Exercise goal:
Where a line holds the word "Overlays", copy it from the records.

═════ Record extracts

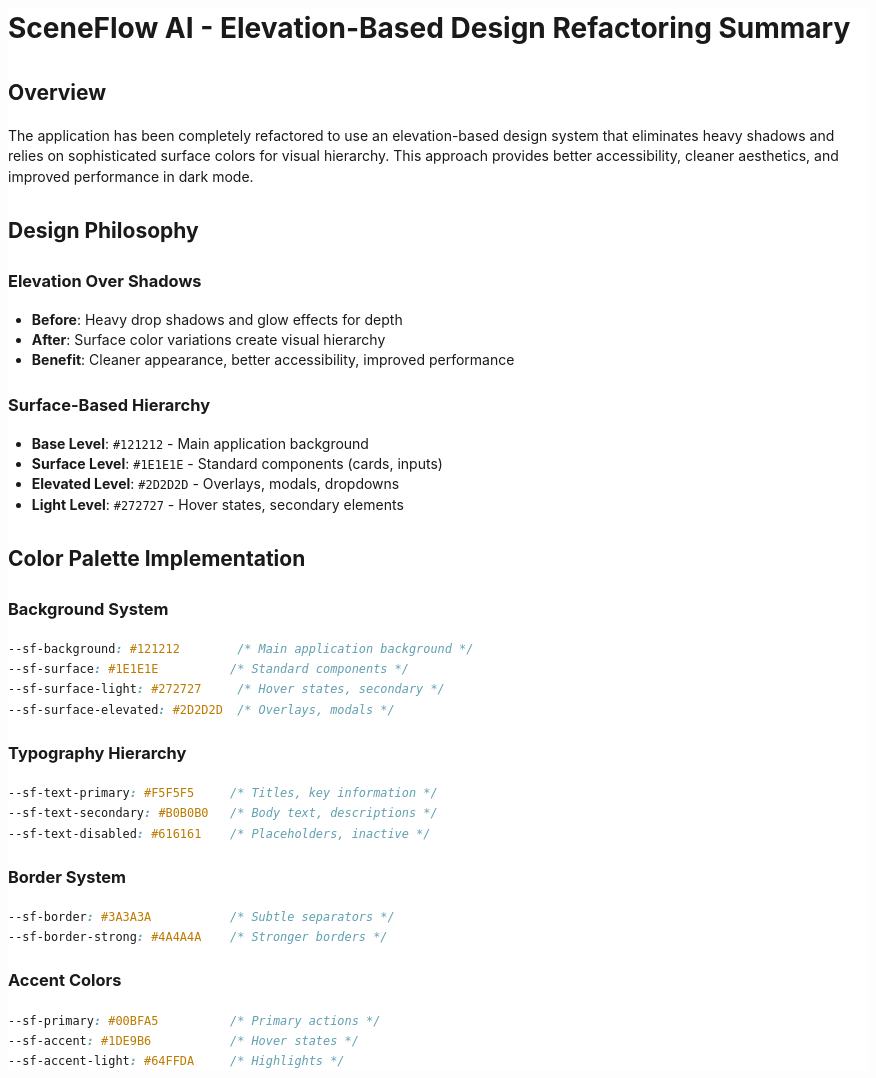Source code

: # SceneFlow AI - Elevation-Based Design Refactoring Summary

## Overview
The application has been completely refactored to use an elevation-based design system that eliminates heavy shadows and relies on sophisticated surface colors for visual hierarchy. This approach provides better accessibility, cleaner aesthetics, and improved performance in dark mode.

## Design Philosophy

### Elevation Over Shadows
- **Before**: Heavy drop shadows and glow effects for depth
- **After**: Surface color variations create visual hierarchy
- **Benefit**: Cleaner appearance, better accessibility, improved performance

### Surface-Based Hierarchy
- **Base Level**: `#121212` - Main application background
- **Surface Level**: `#1E1E1E` - Standard components (cards, inputs)
- **Elevated Level**: `#2D2D2D` - Overlays, modals, dropdowns
- **Light Level**: `#272727` - Hover states, secondary elements

## Color Palette Implementation

### Background System
```css
--sf-background: #121212        /* Main application background */
--sf-surface: #1E1E1E          /* Standard components */
--sf-surface-light: #272727     /* Hover states, secondary */
--sf-surface-elevated: #2D2D2D  /* Overlays, modals */
```

### Typography Hierarchy
```css
--sf-text-primary: #F5F5F5     /* Titles, key information */
--sf-text-secondary: #B0B0B0   /* Body text, descriptions */
--sf-text-disabled: #616161    /* Placeholders, inactive */
```

### Border System
```css
--sf-border: #3A3A3A           /* Subtle separators */
--sf-border-strong: #4A4A4A    /* Stronger borders */
```

### Accent Colors
```css
--sf-primary: #00BFA5          /* Primary actions */
--sf-accent: #1DE9B6           /* Hover states */
--sf-accent-light: #64FFDA     /* Highlights */
```
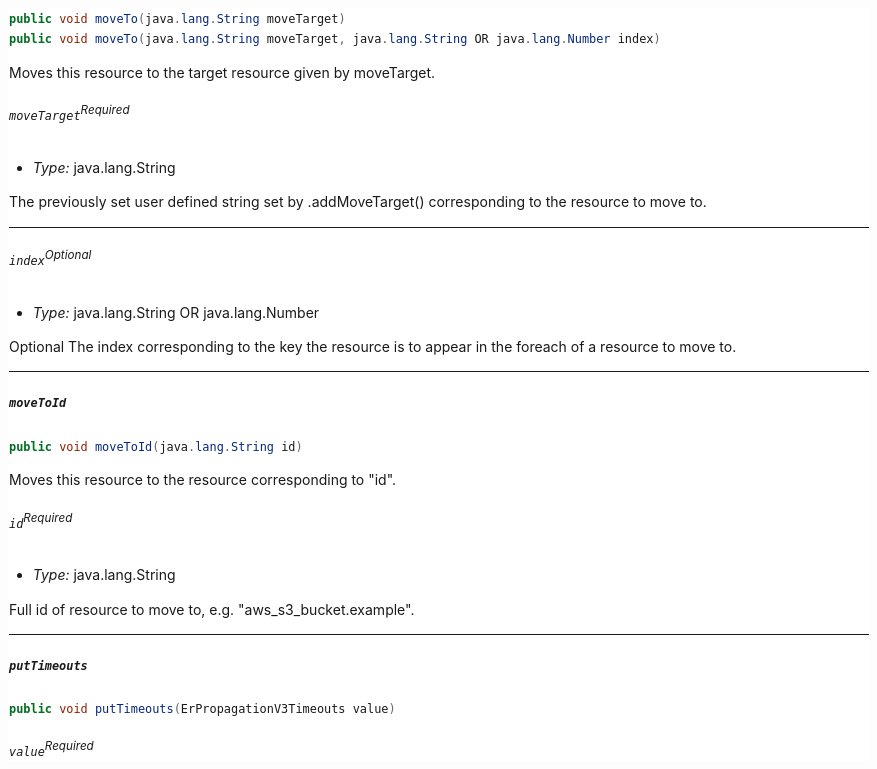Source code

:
 ```java
public void moveTo(java.lang.String moveTarget)
public void moveTo(java.lang.String moveTarget, java.lang.String OR java.lang.Number index)
```

Moves this resource to the target resource given by moveTarget.

###### `moveTarget`<sup>Required</sup> <a name="moveTarget" id="@cdktf/provider-opentelekomcloud.erPropagationV3.ErPropagationV3.moveTo.parameter.moveTarget"></a>

- *Type:* java.lang.String

The previously set user defined string set by .addMoveTarget() corresponding to the resource to move to.

---

###### `index`<sup>Optional</sup> <a name="index" id="@cdktf/provider-opentelekomcloud.erPropagationV3.ErPropagationV3.moveTo.parameter.index"></a>

- *Type:* java.lang.String OR java.lang.Number

Optional The index corresponding to the key the resource is to appear in the foreach of a resource to move to.

---

##### `moveToId` <a name="moveToId" id="@cdktf/provider-opentelekomcloud.erPropagationV3.ErPropagationV3.moveToId"></a>

```java
public void moveToId(java.lang.String id)
```

Moves this resource to the resource corresponding to "id".

###### `id`<sup>Required</sup> <a name="id" id="@cdktf/provider-opentelekomcloud.erPropagationV3.ErPropagationV3.moveToId.parameter.id"></a>

- *Type:* java.lang.String

Full id of resource to move to, e.g. "aws_s3_bucket.example".

---

##### `putTimeouts` <a name="putTimeouts" id="@cdktf/provider-opentelekomcloud.erPropagationV3.ErPropagationV3.putTimeouts"></a>

```java
public void putTimeouts(ErPropagationV3Timeouts value)
```

###### `value`<sup>Required</sup> <a name="value" id="@cdktf/provider-opentelekomcloud.erPropagationV3.ErPropagationV3.putTimeouts.parameter.value"></a>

══════════

Solution to the problem:
- **Elevated Level**: `#2D2D2D` - Overlays, modals, dropdowns
--sf-surface-elevated: #2D2D2D  /* Overlays, modals */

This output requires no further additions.